I have one too which I used to race a long time ago. It's black and has a mix of campy and shimano. I've been thinking about rebuilding it with all Mavic as a Sean Kelly tribute bike.


----------



## Richardnew (May 17, 2014)

I think the lead photos here answer my question. Am I correct to assume that you run the entire white cable through the top tube? In other words you don't strip the white sleeve off the cable?

Richard Newton


----------



## bulldog1935 (May 20, 2014)

really a gorgeous bike.  

Any reason you went with the modern compacts instead of the Cinelli 64 dream bars?


----------



## Richardnew (Jul 2, 2016)

I'm back finally. I've started my Vitus build. Here more information on my blog.


----------



## 37fleetwood (Jul 2, 2016)

I had a 979. they called them French Spaghetti. mine was way too small and spindly for me to ride, so I let it go. it was pretty much all original, except for the seat.


----------



## Richardnew (Jul 27, 2016)

That's a nice looking bike. 

I got my tires mounted the  other day. Now it's time for a crankset and a rear cassette. 

I would like to do Campy Chorus but I have no clue as to the appropriate gearing. Help!

btw - I ride in Florida - we have no hills.

Richard Newton


----------



## Richardnew (Jul 28, 2016)

I found a great shop in England. They're helping with all of this. It's a shop called Wiggle

I've pretty much decided on a Campy Chorus 11-25 for the rear.





They suggest that I use a 53/39 crankset with 172 crank length. I'm 5'10"  



 

Any thoughts on this combination?

Richard Newton


----------



## bulldog1935 (Jul 28, 2016)

Wiggle is great, bet I've spent a thousand dollars there - mostly tires. 

*No, that is a very bad combo.  Your two fastest gears would be too tall to ever be used - ever.  *

11-25t freewheel should go with a tiny compact double crank, like 46/30T.  (maybe 50/34T for going down steep hills)

53/39T crank, your smallest rear cog should be 13t.  13-25t, 13-26t would be perfect. 

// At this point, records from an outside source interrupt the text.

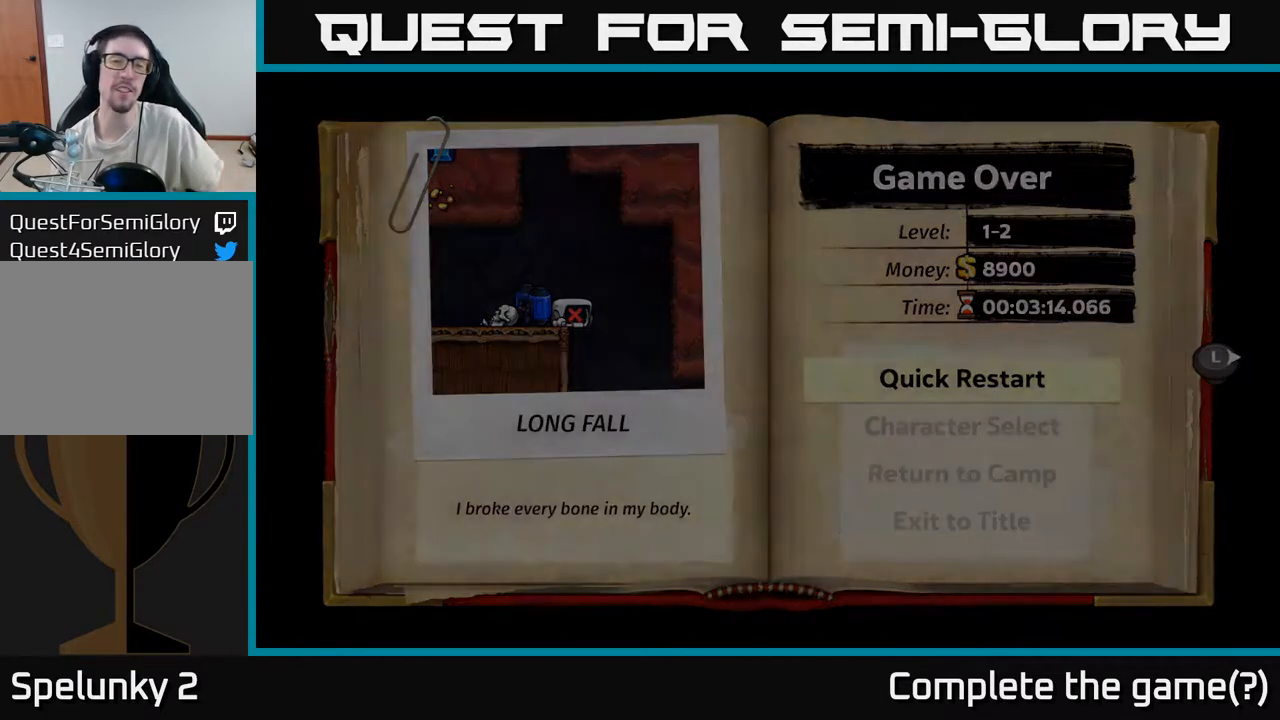
{"buttons": [], "left_stick": "center", "events": []}
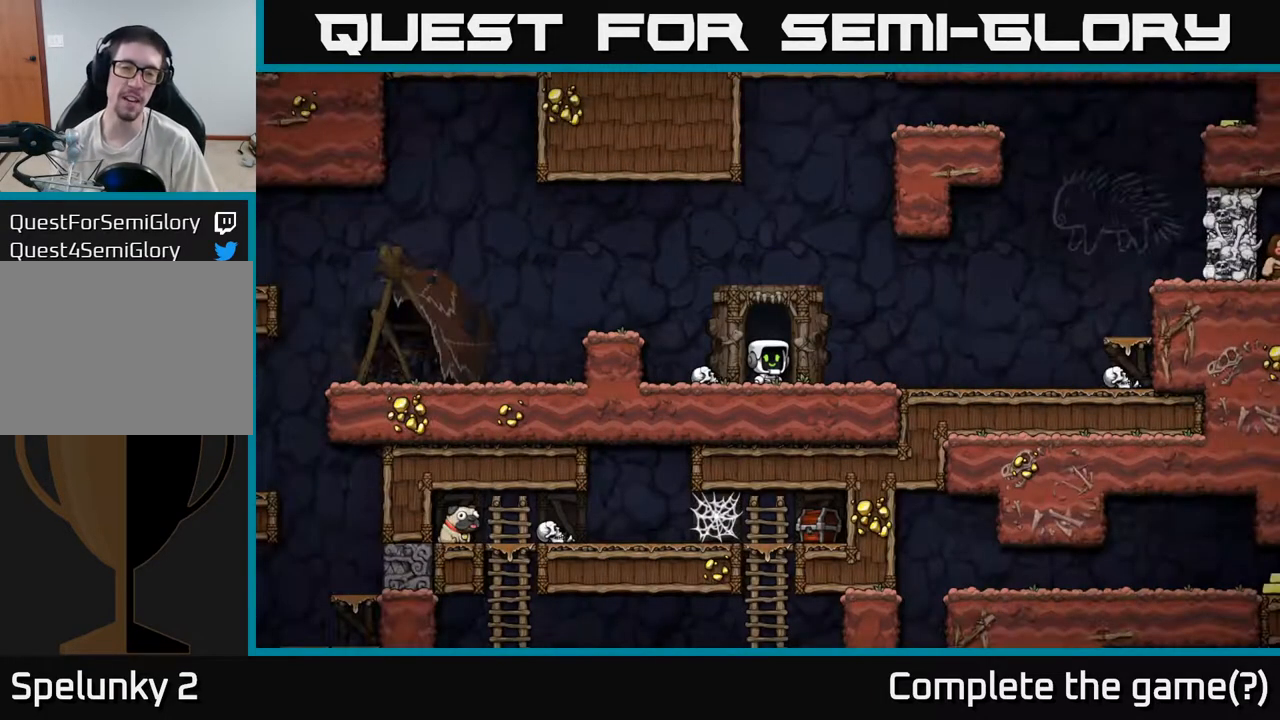
{"buttons": [], "left_stick": "right", "events": [[267, "left_stick", "right"]]}
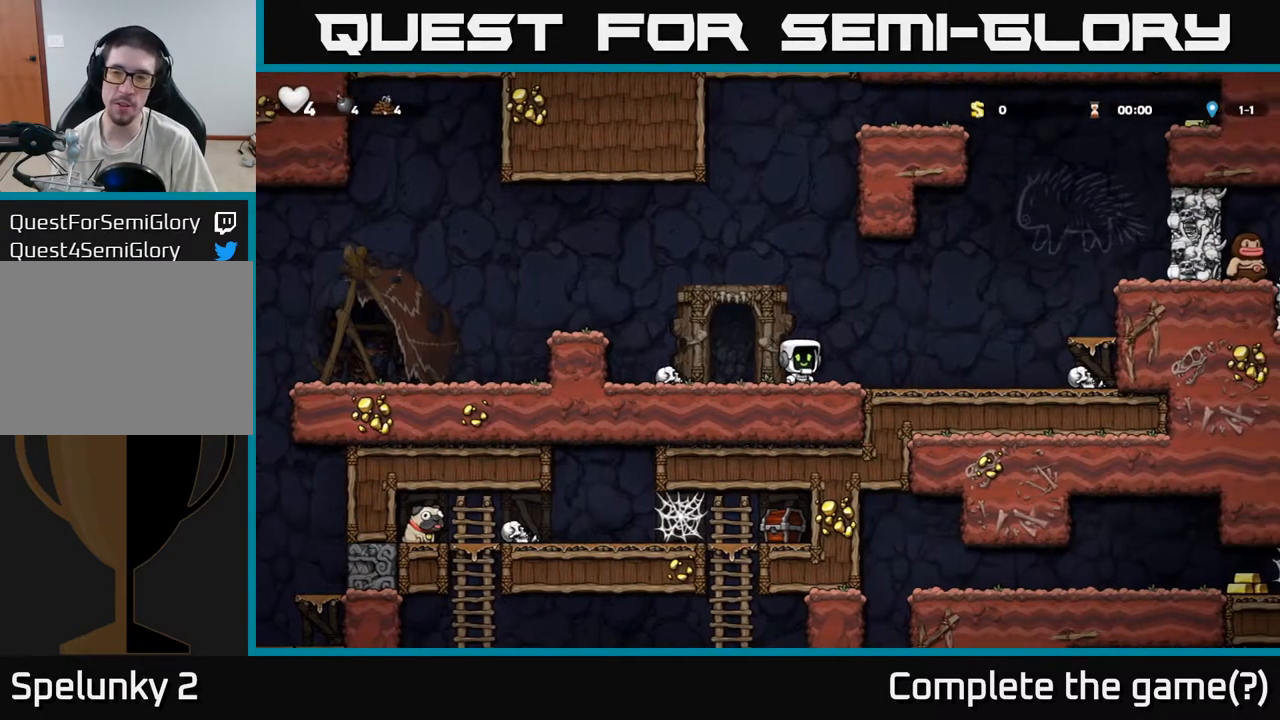
{"buttons": [], "left_stick": "right", "events": [[217, "A", "down"], [417, "A", "up"]]}
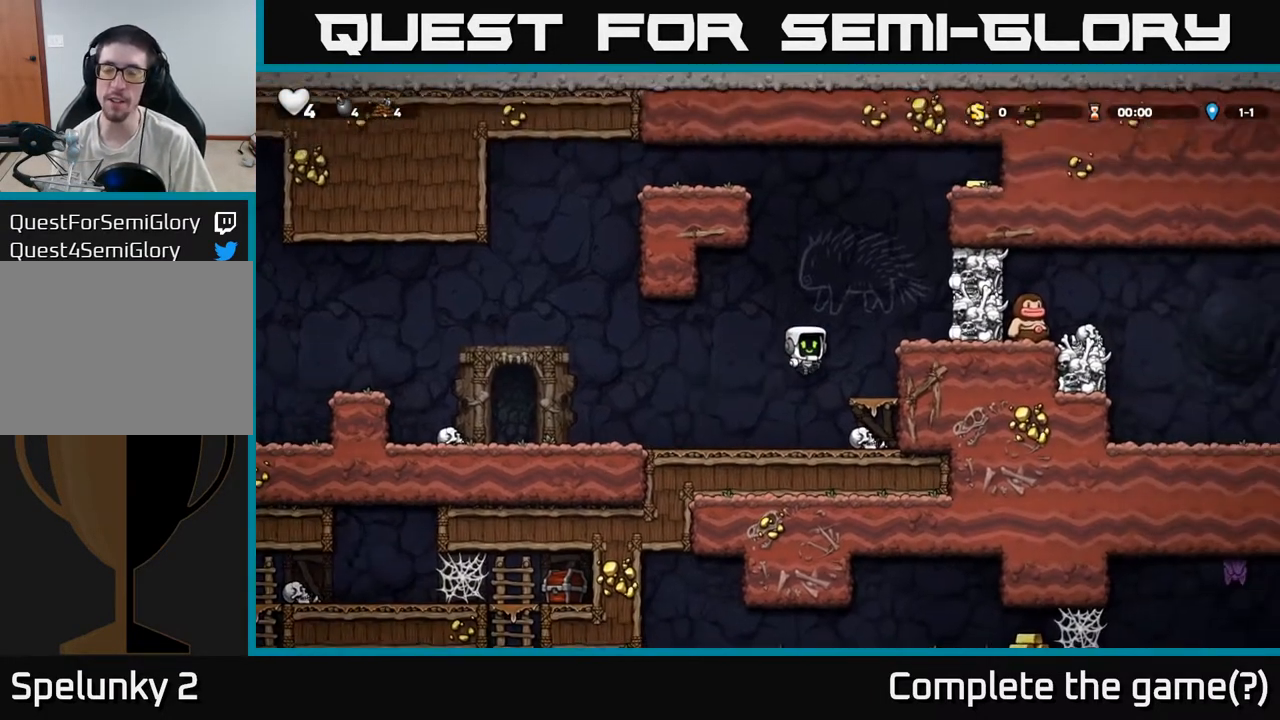
{"buttons": [], "left_stick": "right", "events": [[117, "left_stick", "center"], [233, "A", "down"], [400, "A", "up"], [400, "left_stick", "right"]]}
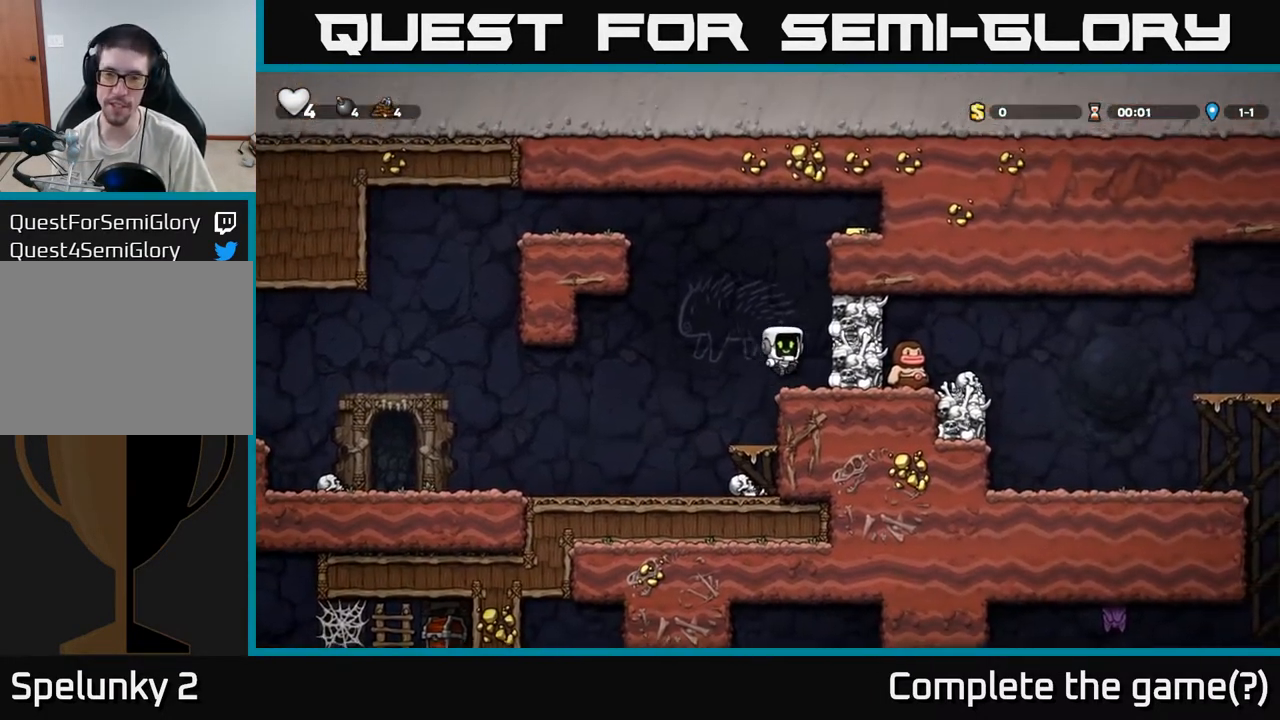
{"buttons": [], "left_stick": "center", "events": [[17, "left_stick", "center"], [183, "A", "down"], [233, "X", "down"], [300, "X", "up"], [333, "A", "up"]]}
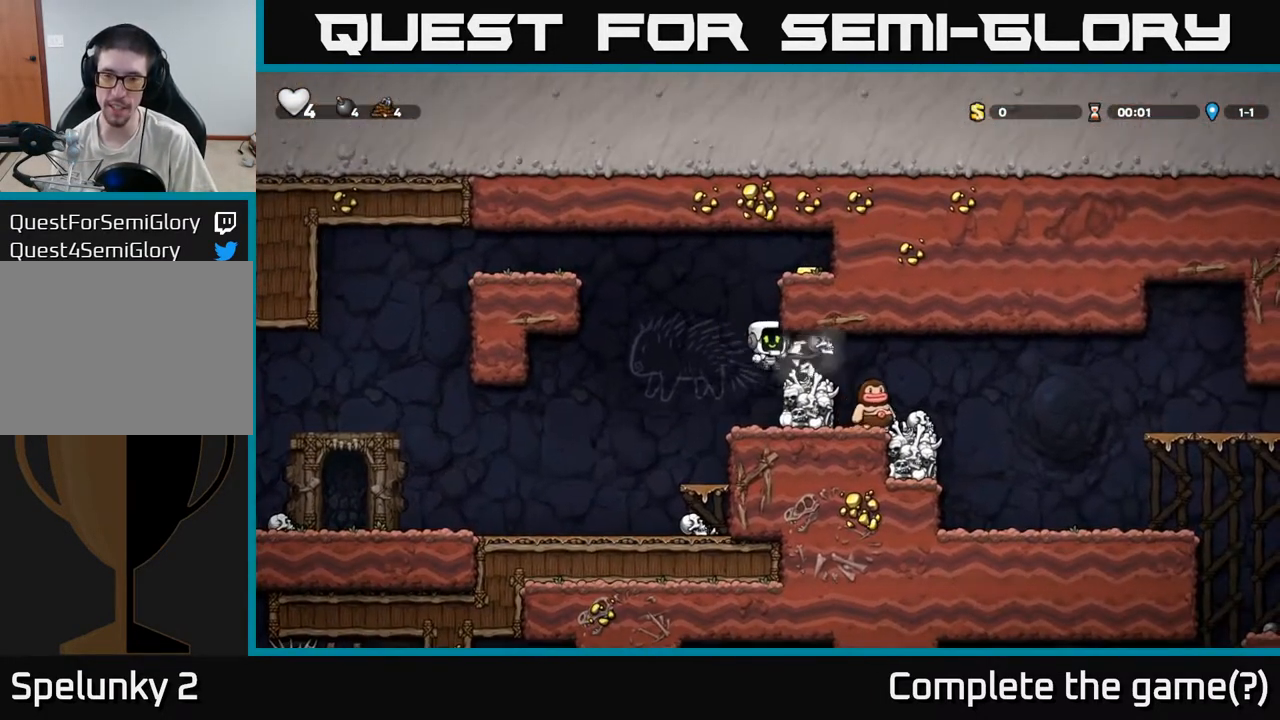
{"buttons": [], "left_stick": "right", "events": [[317, "A", "down"], [417, "A", "up"], [417, "left_stick", "right"]]}
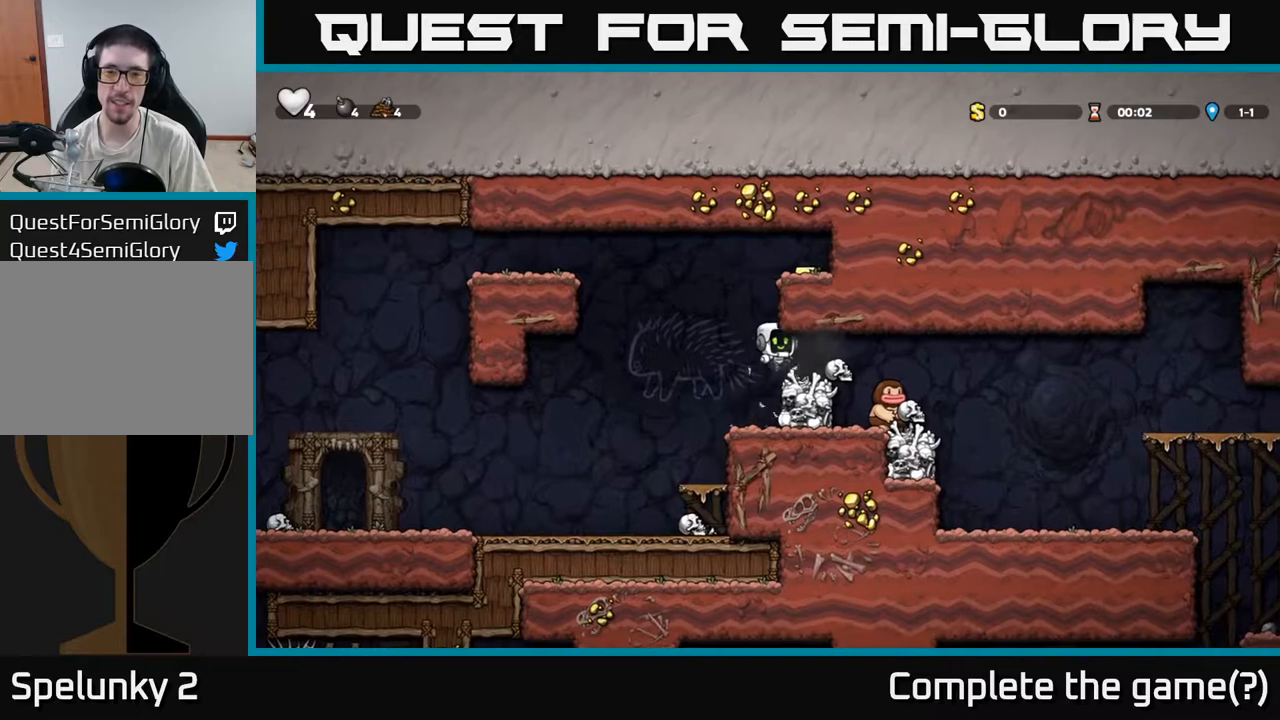
{"buttons": ["A"], "left_stick": "right", "events": [[50, "left_stick", "center"], [183, "left_stick", "left"], [383, "A", "down"], [467, "left_stick", "right"]]}
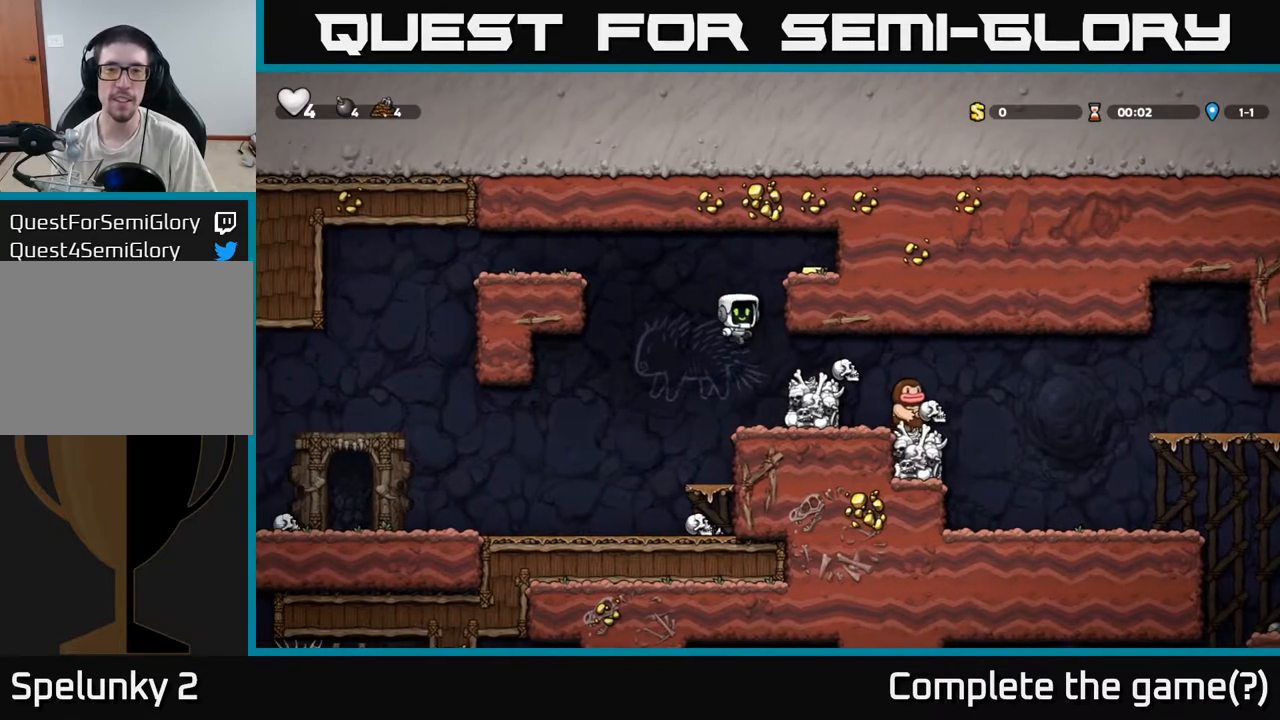
{"buttons": [], "left_stick": "right", "events": [[83, "A", "up"], [267, "A", "down"], [350, "A", "up"]]}
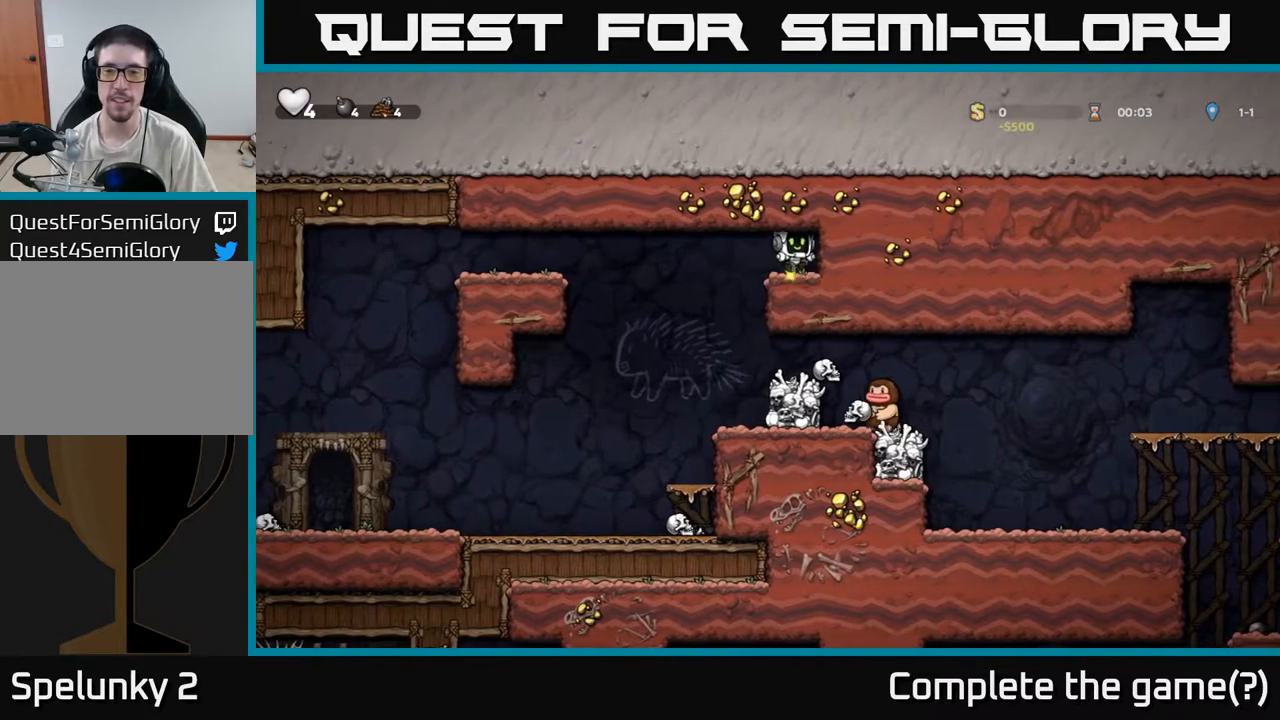
{"buttons": [], "left_stick": "center", "events": [[67, "left_stick", "left"], [350, "left_stick", "right"], [483, "left_stick", "center"]]}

So either look at a different crank or check out these pre-made Miche custom cassettes: 
http://www.probikeshop.com/en/us/ro...#t=41&typeSearch=1&manId=225&page=1&search=13


----------



## bulldog1935 (Jul 28, 2016)

something else to consider, you can usually load up on 20-naughties Campagnolo components on ebay, because new riders don't want them, and they're not old enough to be collectible.
My Moser has Chorus brakes removed from a (carbon) floor bike so they could upgrade it to just-newer skeleton brakes and make the floor bike look newer - brand new brakes, $60.
My Centaur crankset was NOS, $125.  They work perfectly on the 15-20-y-older frame
52/39T front, 13-26t rear.  8-sp Record cassette on C-record hubs.




I went 8-speed with friction shifters (late 80s C-record),  '94 Chorus RD, but it would be easy enough for you to match up brifters (if that's your choice) as long as you match Campagnolo number of rear cogs with the number of Campagnolo shifter speeds, and your Campagnolo RD is newer than about 1988.

Shimano is even easier to match up - shifters from '85 will work with current derailleurs and everything in between (everything except Dura Ace, which need to be matched by age).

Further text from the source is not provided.